Pada kontak pertama dengan alergen atau tahap sensitisasi, makrofag atau monosit yang berperan sebagai
APC akan menangkap alergen yang menempel di permukaan mukosa hidung. Kompleks antigen yang
telah diproses dipresentasikan pada sel T helper (Th 0). APC melepaskan sitokin seperti IL 1 yang akan
mengaktifkan Th0 ubtuk berproliferasi menjadi Th1 dan Th2. Th2 menghasilkan berbagai sitokin seperti
IL3, IL4, IL5 dan IL13. IL4 dan IL13 dapat diikat oleh reseptornya di permukaan sel limfosit B, sehingga sel
limfosit B menjadi aktif dan akan memproduksi IgE. IgE di sirkulasi darah akan masuk ke jaringan dan
diikat oleh reseptor IgE di permukaan sel mastosit atau basofil (sel mediator) sehingga kedua sel ini
menjadi aktif. Proses ini disebut sensitisasi yang menghasilkan mediator yang tersensitisasi. Bila mukosa
yang sudah tersensitisasi terpapar dengan alergen yang sama, maka kedua rantai IgE akan mengikat
alergen spesifik dan terjadi degranulasi (pecahnya dinding sel) mastosit dan basofil dengan akibat
terlepasnya mediator kimia yang sudah terbentuk terutama histamin. (1)

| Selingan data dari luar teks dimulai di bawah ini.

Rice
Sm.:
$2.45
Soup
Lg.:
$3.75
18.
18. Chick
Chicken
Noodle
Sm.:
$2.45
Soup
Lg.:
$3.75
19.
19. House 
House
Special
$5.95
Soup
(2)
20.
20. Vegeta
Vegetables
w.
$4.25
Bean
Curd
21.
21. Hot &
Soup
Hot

Rinitis Alergi melibatkan membran mukosa hidung, mata, tuba eustachii, telinga tengah, sinus dan faring.
Hidung selalu terlibat, dan organ-organ lain dipengaruhi secara individual. Peradangan dari mukosa
membran ditandai dengan interaksi kompleks mediator inflamasi namun pada akhirnya dicetuskan oleh
IgE yang diperantarai oleh respon protein ekstrinsik. (6)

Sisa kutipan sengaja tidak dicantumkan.